Но плавание именно на таком корабле не могло не радовать Толика. Из рассказов уже побывавших за морем инструкторов, кадровых сержантов, он знал, что переделанный в войсковой транспорт лайнер перевезет их через море за неделю максимум, в отличие от медленно ползущего конвоя. Да и шансов безопасно добраться до места на таком судне больше. Как запомнил Толик, такие корабли шли на максимально возможной скорости, что давало возможность легко уходить от вражеских субмарин. Существовал даже, как говорили, строжайший приказ не останавливаться ни при каких обстоятельствах, даже для спасения терпящих бедствие. А для отражения же атак с воздуха, как заметил Том, на палубе были смонтированы сорокамиллиметровые зенитные установки Бофорса. Значит, судно берегли, такие зенитки на флоте были, как слышал Том, еще в большом дефиците и их ставили не на всякий боевой корабль.

Грузились быстро, стоящие у трапов и на палубах моряки непрерывно подгоняли и без них торопливо двигающихся парашютистов. Было видно, что полк прибыл на погрузку последним. Часть палубы уже была заставлена какими-то ящиками, в коридорах попадались уступающие дорогу пассажиры в штатском и униформе.

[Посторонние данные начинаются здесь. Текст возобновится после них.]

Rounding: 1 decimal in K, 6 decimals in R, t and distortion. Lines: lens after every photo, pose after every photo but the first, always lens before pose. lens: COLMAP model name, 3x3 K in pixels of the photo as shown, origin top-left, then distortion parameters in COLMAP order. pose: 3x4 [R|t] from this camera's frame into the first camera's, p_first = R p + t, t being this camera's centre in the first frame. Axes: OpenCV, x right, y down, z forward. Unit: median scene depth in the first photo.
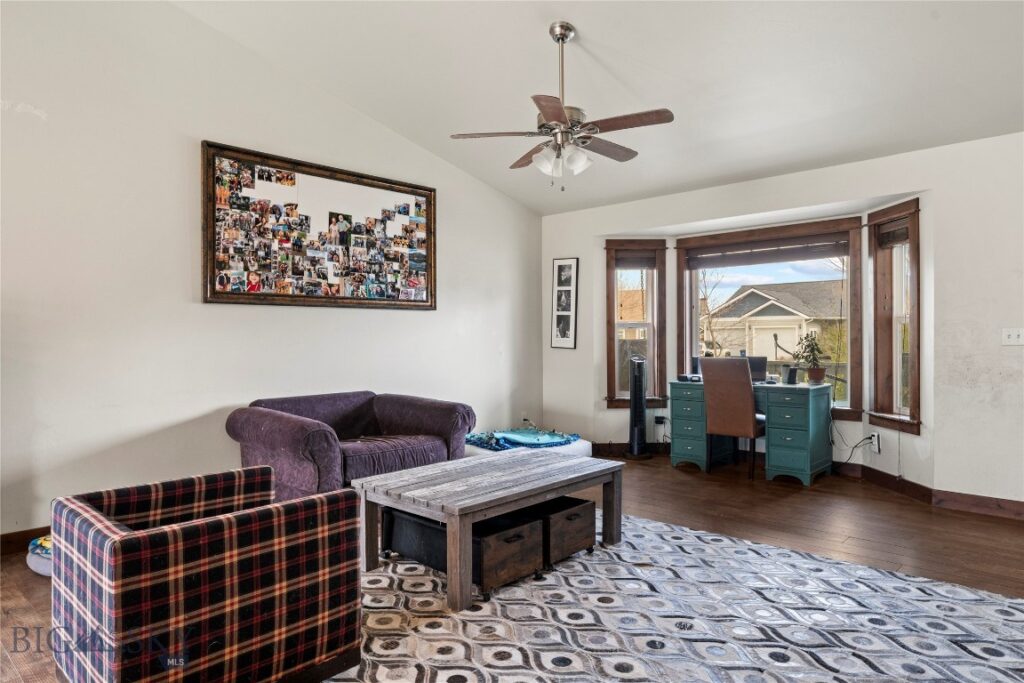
lens RADIAL K [[641.9, 0, 512.5], [0, 641.9, 339.0], [0, 0, 1]] dist [-0.002061, -0.001219]
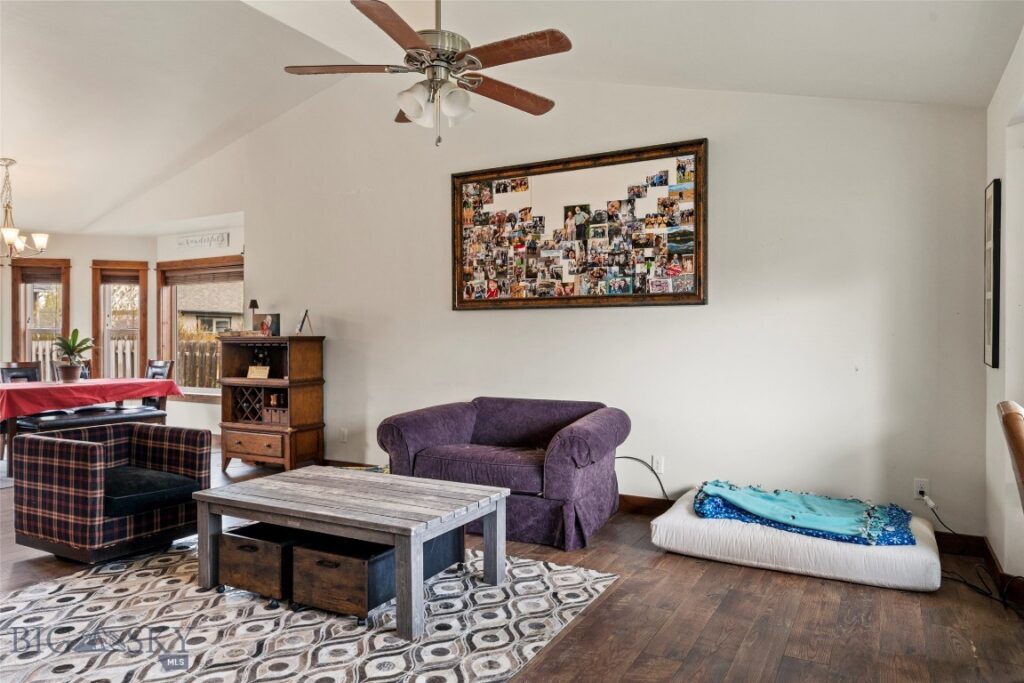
lens RADIAL K [[680.1, 0, 512.6], [0, 680.1, 339.5], [0, 0, 1]] dist [-0.004370, 0.000293]
pose [[0.250626, 0.003390, -0.968078, 0.671690], [-0.008408, 0.999964, 0.001325, -0.004449], [0.968048, 0.007807, 0.250645, 0.693245]]
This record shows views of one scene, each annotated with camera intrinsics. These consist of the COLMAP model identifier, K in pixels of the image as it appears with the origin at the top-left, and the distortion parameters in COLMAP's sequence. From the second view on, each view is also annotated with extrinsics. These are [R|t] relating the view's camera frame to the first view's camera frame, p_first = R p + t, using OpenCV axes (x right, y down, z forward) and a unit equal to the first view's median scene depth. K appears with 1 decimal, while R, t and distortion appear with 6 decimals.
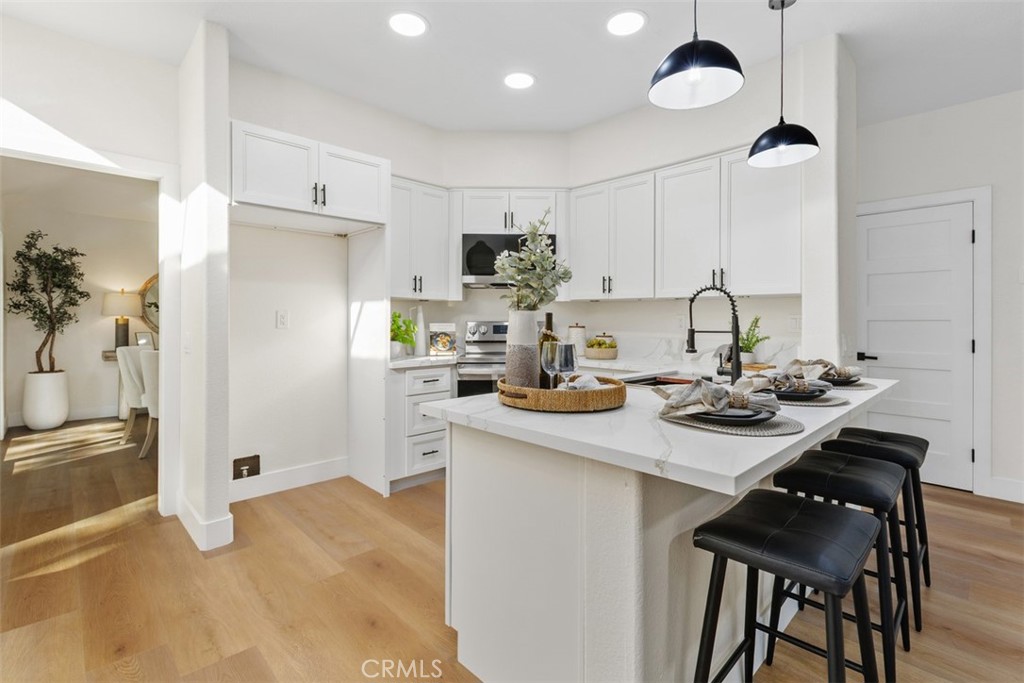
lens RADIAL K [[472.5, 0, 515.0], [0, 472.5, 320.8], [0, 0, 1]] dist [0.001363, 0.000161]
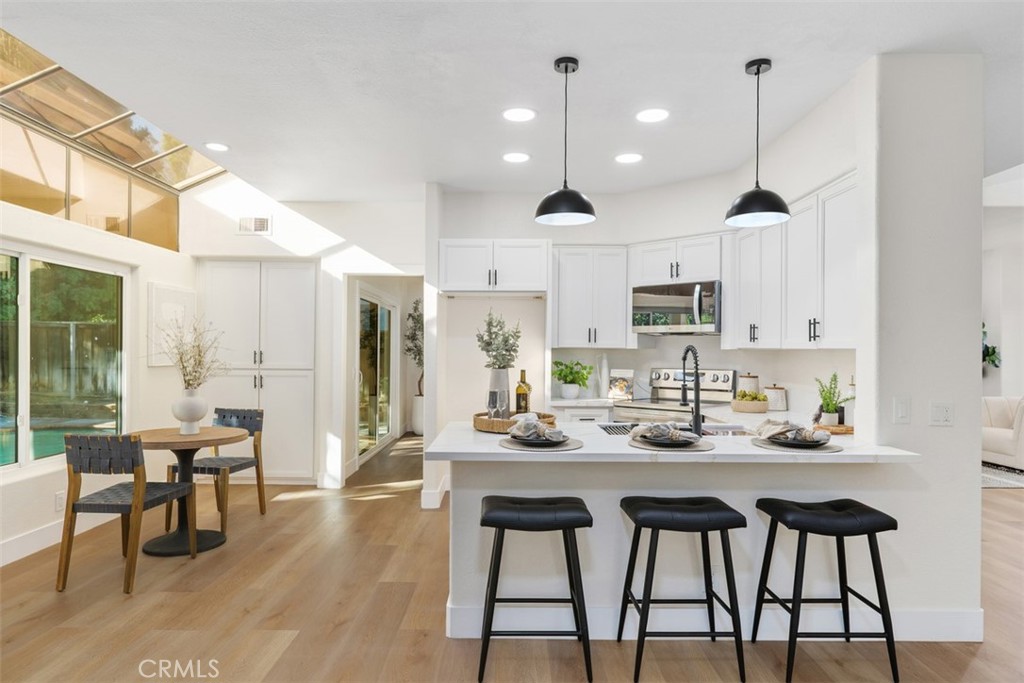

Разместили их отделение в трех каютах по четыре человека в каждой. Кроме обычных коек, стояли еще специальные складывающиеся, напомнившие Толику советские "раскладушки". Заняв каюту и бросив вещи в рундук под полкой, Томпсон проверил, как устроились его солдаты и, постоянно прижимаясь к переборкам, чтобы пропустить встречный поток, выбрался на палубу. Там вовсю царила предотъездная суета и он спрятался за ближайшей спасательной шлюпкой. Но спокойно посидеть не удалось, из-за корпуса лодки донесся знакомый тенор капеллана, с пьяной настойчивостью распекавшего кого-то за то, что его вместо бара притащили неведомо куда. Пришлось выйти из-за шлюпки и пробиться к Отто.

- Оу, ты тоже здесь, Автомат (Tommygun), - пусть пьяный, как и положено священнику, "до положения риз", но Кац все-таки узнал сержанта. - И тебя черти приволокли в это чистилище?

- Какие черти? - только и смог спросить ошеломленный Том, пораженный внезапной догадкой, что капеллан подхватил "белую горячку" и сейчас начнет ловить чертей прямо на палубе. На всякий случай он даже попробовал найти среди глазевших на бесплатное развлечение солдат кого-нибудь из полковых медиков.

- Да вот эти, воистину сыны преисподней, которые не дали мирному служителю церкви нормально отдохнуть, и приволокли меня в сей Вавилон, - капеллан махнул на стоящих позади него рядовых, которые выглядели так, словно их кто-то долго бил пустым мешком по голове.